— start of Task inputs —

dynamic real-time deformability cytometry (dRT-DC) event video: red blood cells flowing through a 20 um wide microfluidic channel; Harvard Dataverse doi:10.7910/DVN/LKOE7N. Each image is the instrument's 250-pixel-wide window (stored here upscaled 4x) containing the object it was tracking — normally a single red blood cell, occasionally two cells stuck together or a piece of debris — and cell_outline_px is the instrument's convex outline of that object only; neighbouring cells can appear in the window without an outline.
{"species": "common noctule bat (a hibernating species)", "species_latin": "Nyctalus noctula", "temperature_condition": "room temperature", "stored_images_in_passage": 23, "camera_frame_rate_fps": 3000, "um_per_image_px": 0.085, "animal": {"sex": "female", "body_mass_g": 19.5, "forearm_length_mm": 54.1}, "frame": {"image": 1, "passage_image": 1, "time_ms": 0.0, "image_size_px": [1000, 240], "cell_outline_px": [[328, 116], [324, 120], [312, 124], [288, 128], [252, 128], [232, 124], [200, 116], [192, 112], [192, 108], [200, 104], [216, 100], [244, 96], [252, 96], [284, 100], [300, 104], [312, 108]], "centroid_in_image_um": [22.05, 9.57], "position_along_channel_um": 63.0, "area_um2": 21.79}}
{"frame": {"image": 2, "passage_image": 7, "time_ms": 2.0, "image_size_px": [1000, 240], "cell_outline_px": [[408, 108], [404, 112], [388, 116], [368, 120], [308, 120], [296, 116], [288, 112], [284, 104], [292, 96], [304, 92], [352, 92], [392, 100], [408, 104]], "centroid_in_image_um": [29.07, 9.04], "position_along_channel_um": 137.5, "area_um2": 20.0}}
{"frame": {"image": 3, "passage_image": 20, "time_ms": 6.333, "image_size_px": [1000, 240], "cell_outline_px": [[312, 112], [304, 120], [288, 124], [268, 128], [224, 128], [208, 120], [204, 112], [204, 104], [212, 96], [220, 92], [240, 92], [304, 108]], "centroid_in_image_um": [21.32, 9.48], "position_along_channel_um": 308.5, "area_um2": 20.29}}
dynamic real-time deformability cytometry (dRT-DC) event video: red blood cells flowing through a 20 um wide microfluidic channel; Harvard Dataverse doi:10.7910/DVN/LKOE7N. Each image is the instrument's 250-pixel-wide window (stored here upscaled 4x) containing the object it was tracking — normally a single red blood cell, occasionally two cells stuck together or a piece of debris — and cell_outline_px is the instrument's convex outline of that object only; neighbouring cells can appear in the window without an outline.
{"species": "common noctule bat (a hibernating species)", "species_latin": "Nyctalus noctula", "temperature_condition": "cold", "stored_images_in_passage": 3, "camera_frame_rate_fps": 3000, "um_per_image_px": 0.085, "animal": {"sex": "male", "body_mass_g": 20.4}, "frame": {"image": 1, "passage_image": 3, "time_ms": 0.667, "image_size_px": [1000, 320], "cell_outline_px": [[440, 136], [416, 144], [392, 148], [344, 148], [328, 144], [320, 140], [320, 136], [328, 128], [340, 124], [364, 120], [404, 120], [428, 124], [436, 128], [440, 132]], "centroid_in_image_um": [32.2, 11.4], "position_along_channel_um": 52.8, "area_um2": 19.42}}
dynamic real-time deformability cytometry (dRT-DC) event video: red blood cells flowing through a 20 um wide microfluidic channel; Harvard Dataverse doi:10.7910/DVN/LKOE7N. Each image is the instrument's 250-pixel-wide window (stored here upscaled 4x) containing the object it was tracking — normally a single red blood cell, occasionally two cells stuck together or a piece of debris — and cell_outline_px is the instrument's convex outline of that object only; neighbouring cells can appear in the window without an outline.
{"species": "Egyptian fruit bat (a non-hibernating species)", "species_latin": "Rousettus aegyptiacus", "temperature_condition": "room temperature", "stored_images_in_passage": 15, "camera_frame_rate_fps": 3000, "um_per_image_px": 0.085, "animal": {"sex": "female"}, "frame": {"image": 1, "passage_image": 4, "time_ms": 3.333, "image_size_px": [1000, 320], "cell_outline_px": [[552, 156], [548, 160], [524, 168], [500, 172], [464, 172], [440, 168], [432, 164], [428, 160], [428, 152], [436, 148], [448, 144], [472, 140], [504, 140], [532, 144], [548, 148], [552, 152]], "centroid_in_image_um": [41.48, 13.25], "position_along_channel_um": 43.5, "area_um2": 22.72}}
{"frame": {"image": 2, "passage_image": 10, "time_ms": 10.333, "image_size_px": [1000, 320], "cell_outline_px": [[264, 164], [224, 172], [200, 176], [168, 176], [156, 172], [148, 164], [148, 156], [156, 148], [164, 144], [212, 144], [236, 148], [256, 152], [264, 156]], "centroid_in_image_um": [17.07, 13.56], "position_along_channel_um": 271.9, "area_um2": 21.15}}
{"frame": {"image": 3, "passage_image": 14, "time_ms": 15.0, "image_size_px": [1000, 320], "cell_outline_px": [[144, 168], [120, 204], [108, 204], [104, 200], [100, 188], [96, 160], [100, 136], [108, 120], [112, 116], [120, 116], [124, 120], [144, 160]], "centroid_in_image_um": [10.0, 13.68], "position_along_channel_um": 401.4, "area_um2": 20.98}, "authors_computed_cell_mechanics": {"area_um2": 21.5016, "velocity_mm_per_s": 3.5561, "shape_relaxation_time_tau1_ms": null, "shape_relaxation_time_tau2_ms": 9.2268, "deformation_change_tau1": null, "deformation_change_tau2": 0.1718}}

— end of Task inputs —

▶ [What to produce] Transcribe all of the material exactly. Omit nothing.

▶ [Worked answer]
dynamic real-time deformability cytometry (dRT-DC) event video: red blood cells flowing through a 20 um wide microfluidic channel; Harvard Dataverse doi:10.7910/DVN/LKOE7N. Each image is the instrument's 250-pixel-wide window (stored here upscaled 4x) containing the object it was tracking — normally a single red blood cell, occasionally two cells stuck together or a piece of debris — and cell_outline_px is the instrument's convex outline of that object only; neighbouring cells can appear in the window without an outline.
{"species": "common noctule bat (a hibernating species)", "species_latin": "Nyctalus noctula", "temperature_condition": "room temperature", "stored_images_in_passage": 23, "camera_frame_rate_fps": 3000, "um_per_image_px": 0.085, "animal": {"sex": "female", "body_mass_g": 19.5, "forearm_length_mm": 54.1}, "frame": {"image": 1, "passage_image": 1, "time_ms": 0.0, "image_size_px": [1000, 240], "cell_outline_px": [[328, 116], [324, 120], [312, 124], [288, 128], [252, 128], [232, 124], [200, 116], [192, 112], [192, 108], [200, 104], [216, 100], [244, 96], [252, 96], [284, 100], [300, 104], [312, 108]], "centroid_in_image_um": [22.05, 9.57], "position_along_channel_um": 63.0, "area_um2": 21.79}}
{"frame": {"image": 2, "passage_image": 7, "time_ms": 2.0, "image_size_px": [1000, 240], "cell_outline_px": [[408, 108], [404, 112], [388, 116], [368, 120], [308, 120], [296, 116], [288, 112], [284, 104], [292, 96], [304, 92], [352, 92], [392, 100], [408, 104]], "centroid_in_image_um": [29.07, 9.04], "position_along_channel_um": 137.5, "area_um2": 20.0}}
{"frame": {"image": 3, "passage_image": 20, "time_ms": 6.333, "image_size_px": [1000, 240], "cell_outline_px": [[312, 112], [304, 120], [288, 124], [268, 128], [224, 128], [208, 120], [204, 112], [204, 104], [212, 96], [220, 92], [240, 92], [304, 108]], "centroid_in_image_um": [21.32, 9.48], "position_along_channel_um": 308.5, "area_um2": 20.29}}
dynamic real-time deformability cytometry (dRT-DC) event video: red blood cells flowing through a 20 um wide microfluidic channel; Harvard Dataverse doi:10.7910/DVN/LKOE7N. Each image is the instrument's 250-pixel-wide window (stored here upscaled 4x) containing the object it was tracking — normally a single red blood cell, occasionally two cells stuck together or a piece of debris — and cell_outline_px is the instrument's convex outline of that object only; neighbouring cells can appear in the window without an outline.
{"species": "common noctule bat (a hibernating species)", "species_latin": "Nyctalus noctula", "temperature_condition": "cold", "stored_images_in_passage": 3, "camera_frame_rate_fps": 3000, "um_per_image_px": 0.085, "animal": {"sex": "male", "body_mass_g": 20.4}, "frame": {"image": 1, "passage_image": 3, "time_ms": 0.667, "image_size_px": [1000, 320], "cell_outline_px": [[440, 136], [416, 144], [392, 148], [344, 148], [328, 144], [320, 140], [320, 136], [328, 128], [340, 124], [364, 120], [404, 120], [428, 124], [436, 128], [440, 132]], "centroid_in_image_um": [32.2, 11.4], "position_along_channel_um": 52.8, "area_um2": 19.42}}
dynamic real-time deformability cytometry (dRT-DC) event video: red blood cells flowing through a 20 um wide microfluidic channel; Harvard Dataverse doi:10.7910/DVN/LKOE7N. Each image is the instrument's 250-pixel-wide window (stored here upscaled 4x) containing the object it was tracking — normally a single red blood cell, occasionally two cells stuck together or a piece of debris — and cell_outline_px is the instrument's convex outline of that object only; neighbouring cells can appear in the window without an outline.
{"species": "Egyptian fruit bat (a non-hibernating species)", "species_latin": "Rousettus aegyptiacus", "temperature_condition": "room temperature", "stored_images_in_passage": 15, "camera_frame_rate_fps": 3000, "um_per_image_px": 0.085, "animal": {"sex": "female"}, "frame": {"image": 1, "passage_image": 4, "time_ms": 3.333, "image_size_px": [1000, 320], "cell_outline_px": [[552, 156], [548, 160], [524, 168], [500, 172], [464, 172], [440, 168], [432, 164], [428, 160], [428, 152], [436, 148], [448, 144], [472, 140], [504, 140], [532, 144], [548, 148], [552, 152]], "centroid_in_image_um": [41.48, 13.25], "position_along_channel_um": 43.5, "area_um2": 22.72}}
{"frame": {"image": 2, "passage_image": 10, "time_ms": 10.333, "image_size_px": [1000, 320], "cell_outline_px": [[264, 164], [224, 172], [200, 176], [168, 176], [156, 172], [148, 164], [148, 156], [156, 148], [164, 144], [212, 144], [236, 148], [256, 152], [264, 156]], "centroid_in_image_um": [17.07, 13.56], "position_along_channel_um": 271.9, "area_um2": 21.15}}
{"frame": {"image": 3, "passage_image": 14, "time_ms": 15.0, "image_size_px": [1000, 320], "cell_outline_px": [[144, 168], [120, 204], [108, 204], [104, 200], [100, 188], [96, 160], [100, 136], [108, 120], [112, 116], [120, 116], [124, 120], [144, 160]], "centroid_in_image_um": [10.0, 13.68], "position_along_channel_um": 401.4, "area_um2": 20.98}, "authors_computed_cell_mechanics": {"area_um2": 21.5016, "velocity_mm_per_s": 3.5561, "shape_relaxation_time_tau1_ms": null, "shape_relaxation_time_tau2_ms": 9.2268, "deformation_change_tau1": null, "deformation_change_tau2": 0.1718}}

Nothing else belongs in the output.